Business Models and Decisions Matter

It is always big news when a large, well-known business comes grinding to a halt. In the case of Laser Spine Institute, from the outside looking in, that grind appeared to be abrupt. It clearly was abrupt for the 1,000 staff affected across all sites, who did not know the closure was coming. It was awkwardly abrupt for patients who showed up for surgery and were told, “Sorry, we’re closed.” The closure touched off a quick frenzy for patients from other spine institutes all over the country. The Tampa-based institute opened in 2005 and served over 100,000 patients while raising the national awareness of the benefits of minimally invasive spine procedures. In the days following the March 1 closing, additional problems have become known. Laser Spine Institute had weathered a couple of high profile lawsuits, the last of which was so damaging that the banks forced liquidation. Laser Spine Institute’s franchise model in which they leased medical equipment and buildings meant there were no assets to fall back on.



ASCs as Growth Industry

ASC outpatient procedure volume will grow an estimated 16 percent through 2026, with large growth opportunities in spine, orthopaedics, cardiology, and certain cancer procedures. The ASC market is expected to grow in the next couple of years from $36 billion in 2018 to $40 billion in 2020. Twenty-five ASCs opened or announced in February, so growth in surgery centers is not just future hope, but a present reality.


Supply Chain Reconsidered

Technological advances and the deepening presence of healthcare newcomers are causing ASCs in particular to reconsider how they tend to their supply chain. Amazon is well positioned to deliver to smaller-sized facilities that require an agile partner. Newer supply chain solutions have the capacity to upend some traditional vendor rep approaches while keeping ASCs well supplied.


Revenue Cycle

Revenue Cycle Strategies for Success

Providers and patients are adjusting to complex payment models where more money comes directly from the patient. Of necessity, healthcare consumerism and patient financial responsibility change providers’ calculus for revenue cycle success. Revenue cycle automation is a key component to reducing administrative burden, streamlining workflows, and decreasing labor costs. Frontend process improvements like prior authorization automation could clip days off the workload each week. Financial health for ASCs comes from an intact and healthy strategic revenue cycle, so problems on the frontend inevitably turn into backend challenges.

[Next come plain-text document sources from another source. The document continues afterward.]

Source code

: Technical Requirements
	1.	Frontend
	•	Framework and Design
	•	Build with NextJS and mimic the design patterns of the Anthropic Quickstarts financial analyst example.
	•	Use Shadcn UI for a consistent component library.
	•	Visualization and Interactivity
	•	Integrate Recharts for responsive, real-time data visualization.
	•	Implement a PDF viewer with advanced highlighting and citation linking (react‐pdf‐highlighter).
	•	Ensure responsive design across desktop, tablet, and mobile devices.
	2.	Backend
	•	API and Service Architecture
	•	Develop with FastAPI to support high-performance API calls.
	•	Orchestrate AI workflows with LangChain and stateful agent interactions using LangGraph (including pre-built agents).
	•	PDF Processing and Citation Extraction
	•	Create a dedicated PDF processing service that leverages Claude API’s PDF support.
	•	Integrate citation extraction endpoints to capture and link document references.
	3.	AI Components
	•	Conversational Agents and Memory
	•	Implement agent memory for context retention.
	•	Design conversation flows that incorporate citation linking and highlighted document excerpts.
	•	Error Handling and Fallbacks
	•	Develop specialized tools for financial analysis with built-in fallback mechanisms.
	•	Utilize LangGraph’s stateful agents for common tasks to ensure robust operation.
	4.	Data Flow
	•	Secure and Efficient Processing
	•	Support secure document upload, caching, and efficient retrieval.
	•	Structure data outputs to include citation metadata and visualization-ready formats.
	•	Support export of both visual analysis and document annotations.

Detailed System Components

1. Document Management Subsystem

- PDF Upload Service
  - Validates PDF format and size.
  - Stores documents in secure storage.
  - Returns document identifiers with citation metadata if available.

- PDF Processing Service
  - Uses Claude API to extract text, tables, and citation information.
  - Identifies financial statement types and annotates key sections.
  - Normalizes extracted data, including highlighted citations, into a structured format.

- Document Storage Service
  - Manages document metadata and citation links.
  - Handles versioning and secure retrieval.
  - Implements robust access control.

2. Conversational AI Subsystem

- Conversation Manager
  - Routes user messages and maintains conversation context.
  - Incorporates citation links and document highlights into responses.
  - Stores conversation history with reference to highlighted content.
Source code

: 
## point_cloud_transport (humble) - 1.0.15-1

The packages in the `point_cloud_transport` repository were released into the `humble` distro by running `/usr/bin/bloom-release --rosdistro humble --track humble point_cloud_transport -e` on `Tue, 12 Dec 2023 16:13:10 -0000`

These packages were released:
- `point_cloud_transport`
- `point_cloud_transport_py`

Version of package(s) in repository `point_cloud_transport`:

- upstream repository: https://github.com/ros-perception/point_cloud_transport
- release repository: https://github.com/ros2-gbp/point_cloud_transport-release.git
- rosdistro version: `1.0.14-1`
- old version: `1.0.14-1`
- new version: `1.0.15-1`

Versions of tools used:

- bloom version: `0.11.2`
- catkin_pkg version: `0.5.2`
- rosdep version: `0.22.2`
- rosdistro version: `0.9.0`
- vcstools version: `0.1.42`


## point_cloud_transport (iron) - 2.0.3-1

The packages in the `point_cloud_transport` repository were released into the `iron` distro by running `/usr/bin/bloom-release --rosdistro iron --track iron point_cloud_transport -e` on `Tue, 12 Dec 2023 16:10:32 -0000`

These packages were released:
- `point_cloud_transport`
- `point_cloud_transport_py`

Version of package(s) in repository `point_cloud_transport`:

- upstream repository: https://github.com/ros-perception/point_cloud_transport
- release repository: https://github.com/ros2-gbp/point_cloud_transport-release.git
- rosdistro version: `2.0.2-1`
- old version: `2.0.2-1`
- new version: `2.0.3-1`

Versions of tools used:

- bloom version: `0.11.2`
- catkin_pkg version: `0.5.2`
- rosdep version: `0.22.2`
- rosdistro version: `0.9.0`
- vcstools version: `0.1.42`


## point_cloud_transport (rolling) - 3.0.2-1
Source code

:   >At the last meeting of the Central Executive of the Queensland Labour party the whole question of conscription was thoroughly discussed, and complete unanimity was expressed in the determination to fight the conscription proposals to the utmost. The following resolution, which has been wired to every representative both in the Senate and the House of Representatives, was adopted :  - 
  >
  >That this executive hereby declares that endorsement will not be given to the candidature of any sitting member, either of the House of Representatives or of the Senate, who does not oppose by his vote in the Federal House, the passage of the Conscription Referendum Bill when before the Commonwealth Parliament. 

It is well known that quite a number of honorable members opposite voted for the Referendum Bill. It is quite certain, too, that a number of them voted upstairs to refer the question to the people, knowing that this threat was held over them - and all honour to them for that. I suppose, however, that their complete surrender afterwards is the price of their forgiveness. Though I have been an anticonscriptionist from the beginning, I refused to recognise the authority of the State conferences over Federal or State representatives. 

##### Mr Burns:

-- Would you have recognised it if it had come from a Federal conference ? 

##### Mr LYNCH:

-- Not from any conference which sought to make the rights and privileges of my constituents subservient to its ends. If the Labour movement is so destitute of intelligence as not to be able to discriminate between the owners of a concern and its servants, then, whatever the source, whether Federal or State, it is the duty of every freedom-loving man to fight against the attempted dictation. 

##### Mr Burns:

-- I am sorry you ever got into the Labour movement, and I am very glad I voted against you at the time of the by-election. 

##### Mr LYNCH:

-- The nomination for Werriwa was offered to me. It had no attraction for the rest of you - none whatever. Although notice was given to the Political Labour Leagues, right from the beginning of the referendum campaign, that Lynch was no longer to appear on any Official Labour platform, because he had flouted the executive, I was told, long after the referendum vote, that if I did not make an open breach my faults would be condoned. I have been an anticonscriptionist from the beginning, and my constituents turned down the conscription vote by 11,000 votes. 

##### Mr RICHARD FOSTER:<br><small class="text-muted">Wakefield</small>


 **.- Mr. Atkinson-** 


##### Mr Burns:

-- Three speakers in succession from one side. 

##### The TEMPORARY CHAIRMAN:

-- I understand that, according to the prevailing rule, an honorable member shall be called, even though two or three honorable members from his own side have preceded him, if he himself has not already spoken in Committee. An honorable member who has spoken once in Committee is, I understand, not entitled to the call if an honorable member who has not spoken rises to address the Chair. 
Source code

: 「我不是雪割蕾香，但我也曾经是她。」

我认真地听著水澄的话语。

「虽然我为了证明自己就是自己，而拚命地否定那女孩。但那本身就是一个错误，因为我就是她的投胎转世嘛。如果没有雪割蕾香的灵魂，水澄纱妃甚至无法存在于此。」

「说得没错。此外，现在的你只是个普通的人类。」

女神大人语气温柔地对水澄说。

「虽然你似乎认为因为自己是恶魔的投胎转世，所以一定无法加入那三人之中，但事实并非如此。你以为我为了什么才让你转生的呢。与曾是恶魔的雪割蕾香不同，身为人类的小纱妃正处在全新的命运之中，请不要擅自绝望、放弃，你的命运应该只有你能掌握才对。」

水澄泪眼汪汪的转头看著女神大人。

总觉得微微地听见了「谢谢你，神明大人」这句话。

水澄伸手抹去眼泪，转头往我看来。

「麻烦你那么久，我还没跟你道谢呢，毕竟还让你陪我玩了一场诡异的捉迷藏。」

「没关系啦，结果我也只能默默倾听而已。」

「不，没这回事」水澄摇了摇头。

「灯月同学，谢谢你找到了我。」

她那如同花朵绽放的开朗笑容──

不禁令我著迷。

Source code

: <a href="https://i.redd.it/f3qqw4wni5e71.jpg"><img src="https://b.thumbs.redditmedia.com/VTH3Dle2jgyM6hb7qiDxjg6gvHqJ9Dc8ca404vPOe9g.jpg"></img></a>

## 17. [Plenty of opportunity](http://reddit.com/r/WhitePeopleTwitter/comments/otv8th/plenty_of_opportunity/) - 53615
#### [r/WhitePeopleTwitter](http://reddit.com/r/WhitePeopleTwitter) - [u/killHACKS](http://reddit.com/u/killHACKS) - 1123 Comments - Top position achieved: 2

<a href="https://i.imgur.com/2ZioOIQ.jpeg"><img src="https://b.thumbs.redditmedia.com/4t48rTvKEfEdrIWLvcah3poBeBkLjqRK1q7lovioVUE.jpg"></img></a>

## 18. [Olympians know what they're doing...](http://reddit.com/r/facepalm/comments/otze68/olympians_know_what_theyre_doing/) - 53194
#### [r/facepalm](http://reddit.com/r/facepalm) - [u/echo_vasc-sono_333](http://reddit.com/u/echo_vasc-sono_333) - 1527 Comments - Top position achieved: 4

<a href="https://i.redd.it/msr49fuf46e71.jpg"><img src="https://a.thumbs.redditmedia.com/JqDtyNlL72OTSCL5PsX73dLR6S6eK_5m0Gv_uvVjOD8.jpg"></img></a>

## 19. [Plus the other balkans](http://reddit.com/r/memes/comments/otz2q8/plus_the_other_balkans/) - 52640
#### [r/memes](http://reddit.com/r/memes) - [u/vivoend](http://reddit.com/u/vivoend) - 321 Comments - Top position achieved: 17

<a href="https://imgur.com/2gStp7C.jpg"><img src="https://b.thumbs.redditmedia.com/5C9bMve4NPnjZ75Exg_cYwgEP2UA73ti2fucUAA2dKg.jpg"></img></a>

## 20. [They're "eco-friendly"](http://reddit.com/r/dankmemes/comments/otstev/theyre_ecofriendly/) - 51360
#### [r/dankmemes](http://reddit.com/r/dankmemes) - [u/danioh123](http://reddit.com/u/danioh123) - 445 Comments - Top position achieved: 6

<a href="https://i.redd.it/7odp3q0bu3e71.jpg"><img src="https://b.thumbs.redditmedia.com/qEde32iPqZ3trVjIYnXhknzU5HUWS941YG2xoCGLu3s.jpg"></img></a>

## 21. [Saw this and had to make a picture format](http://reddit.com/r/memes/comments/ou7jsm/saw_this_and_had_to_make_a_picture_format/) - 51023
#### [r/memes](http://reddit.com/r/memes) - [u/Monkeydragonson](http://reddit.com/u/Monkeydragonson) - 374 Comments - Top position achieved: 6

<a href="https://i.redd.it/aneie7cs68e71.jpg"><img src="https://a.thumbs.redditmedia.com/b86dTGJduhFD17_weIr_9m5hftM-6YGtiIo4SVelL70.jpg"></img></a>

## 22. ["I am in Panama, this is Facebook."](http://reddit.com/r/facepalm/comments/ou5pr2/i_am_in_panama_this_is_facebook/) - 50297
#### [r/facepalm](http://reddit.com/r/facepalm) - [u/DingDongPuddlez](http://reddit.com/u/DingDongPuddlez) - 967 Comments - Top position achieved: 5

Turning the Tide: Recent Out-of-Network Provider Lawsuits

by Laura Raymond, Contego Paralegal, from the office Jon Sistare, JD, Contego Attorney

We are all familiar with the struggles that out-of-network providers face in obtaining proper reimbursements by their patients’ insurance carriers. Even when a patient’s plan clearly outlines out-of-network reimbursement levels, getting the plan to pay the correct amount to the provider can be a herculean task. For the past several years, providers have had relatively little success in the legal arena resolving these issues; in most cases, providers have been forced to settle before trials begin because of the severity of the claims or counterclaims leveled against them by insurance companies. However, two recent cases of providers going on the offensive show that the balance may be shifting in their favor.

The first is an ongoing suit in Texas. Nearly two years ago, Victory Medical, a chain of out-of-network hospitals, filed suit against nearly fifty Blue Cross Blue Shield affiliated insurers, alleging underpayment of thousands of claims that eventually led most of the hospitals to file for bankruptcy. The past 22 months have been spent arguing over jurisdiction, but the ERISA case is now set to move forward in the Eastern District of Texas. The fact that the case has survived several motions to dismiss and is now proceeding signals that the court believes there is some merit to the allegations.

The second involves a few individual out-of-network hospitals that sued Anthem for sending reimbursements directly to patients, a practice common among so-called ‘anti-assignment carriers.’ The Central District of California ruled in the hospitals’ favor, stating that Anthem knew that patients were profiting from this practice at the expense of out-of-network providers, and they were ordered to pay over $400,000.00 to the providers (which Anthem has appealed). However, these recent movements indicate that there may be more to come in provider-insurer litigation arena this year.